_Teks Dokumen_
TEMPO.CO , Jakarta: Tidak mudah bagi Rhoma Irama untuk membentuk musik dangdut hingga berjaya seperti sekarang. Pada 1980-an, dua kali Rhoma hampir mati di atas panggung. Saat pentas di Senayan, tiba-tiba dia kesetrum. Mike yang dia pegang lengket. Untung, gitarisnya sadar, lalu Rhoma ditendang hingga jatuh berdebam.
“Gara-gara itu, tulang punggung saya retak dan harus digips selama enam bulan. Saya terpaksa menyanyi di pentas memakai kursi roda,” kata Rhoma dikutip Majalah Tempo dalam Rubrik Balada Sang Raja Dangdut edisi 8 Mei 2011.
Pada masa itu, musik yang dibawakan Rhoma dijuluki musik samber nyawa. Bila Soneta berpentas, pasti ada saja orang yang mati. Misalnya, saat pentas di Jakarta Fair di Monas pada akhir 1970-an, tujuh penonton tewas. Setiap kali pentas, Subhanallah, sejauh mata memandang, hanya manusia. "Pada 1985, majalah Asia Week menjuluki saya Southeast Asia Superstar," ujar dia.

_Perintah Tugas_
Ubahlah bagian teks tentang Rhoma Irama dari "TEMPO.CO , Jakarta: Tidak" sampai "hingga jatuh berdebam." dengan mengganti "panggung" menjadi "podium", lalu tuliskan bagian itu seutuhnya. Daftar sesudah teks ini tidak diperlukan.

_Bagian Data_
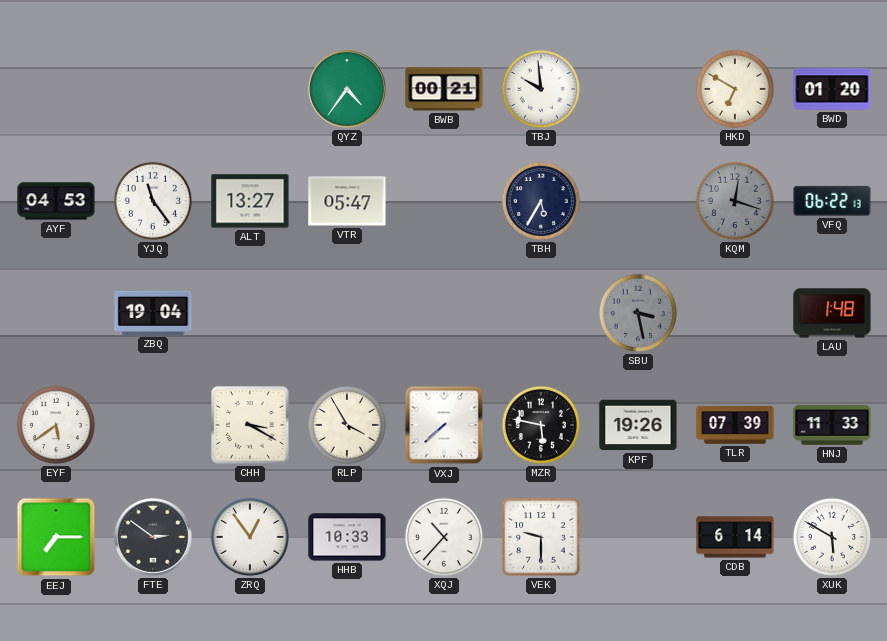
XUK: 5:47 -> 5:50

_Hasil Pengerjaan_
TEMPO.CO , Jakarta: Tidak mudah bagi Rhoma Irama untuk membentuk musik dangdut hingga berjaya seperti sekarang. Pada 1980-an, dua kali Rhoma hampir mati di atas podium. Saat pentas di Senayan, tiba-tiba dia kesetrum. Mike yang dia pegang lengket. Untung, gitarisnya sadar, lalu Rhoma ditendang hingga jatuh berdebam.